I had an error when training Phi-3-mini-4k-instruct at DPO, so I fixed it locally.
kawataki-yoshika opened this issue · comments
I made the following modifications and it works for now, but I am not familiar with the structure of the model and have not been able to determine if the modifications, especially around target_module, are appropriate.
diff --git a/sillm/dpo.py b/sillm/dpo.py
index b97f369..7107a73 100644
--- a/sillm/dpo.py
+++ b/sillm/dpo.py
@@ -94,7 +94,7 @@ if __name__ == "__main__":
# Set conversation template
if args.template:
- template = sillm.Template(template=args.template)
+ template = sillm.Template(model.tokenizer, template_name=args.template)
else:
template = None
diff --git a/sillm/training/lora.py b/sillm/training/lora.py
index 72f1e4d..7fd4009 100644
--- a/sillm/training/lora.py
+++ b/sillm/training/lora.py
@@ -232,7 +232,7 @@ class TrainableLoRA(LLM):
self._lora_modules = [
(key, LoRALinear.from_linear(module, rank=rank, alpha=alpha, dropout=dropout, scale=scale))

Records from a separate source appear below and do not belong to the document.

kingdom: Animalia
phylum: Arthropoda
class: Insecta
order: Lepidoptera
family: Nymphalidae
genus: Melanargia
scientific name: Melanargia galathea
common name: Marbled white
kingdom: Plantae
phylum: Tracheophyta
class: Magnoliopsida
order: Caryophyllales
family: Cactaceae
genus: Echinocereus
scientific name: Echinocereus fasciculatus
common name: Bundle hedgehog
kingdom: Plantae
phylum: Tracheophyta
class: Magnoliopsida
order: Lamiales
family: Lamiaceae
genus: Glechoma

for key, module in self.model.named_modules()
- if re.search(r"\.attention\.(wq|wv)$", key)
+ if re.search(r"\.attention\.(wq|wv|wqkv)$", key)
]
if len(self._lora_modules) == 0:
logger.error(f"No target modules found for LoRA: {target_modules}")
training parameters
train: data/dpo/
output_dir: adapters/dpo/
save_checkpoints: True
save_merge: True
template: phi3
max_length: 1024
learning_rate: 1.0e-6
grad_checkpoint: True
rank: 16
layers: -1
target_modules: query_value
q4: True
epochs: 1
batch_size: 2
loss_type: dpop
loss_beta: 0.01
report_steps: 10
eval_steps: 50
validation_samples: 20
seed: 42
plot: adapters/dpo/plot.png
Good catch - thank you for sharing the fixed code! I'll add these to a commit and publish in the next version 0.1.5.
Out of curiosity: did the fine-tuning with DPO result on Phi-3-mini work, meaning were you happy with the output?
The results of the fine-tuning of the phi-3 mini were not good.
I will try to train several times with different parameters, data sets, etc.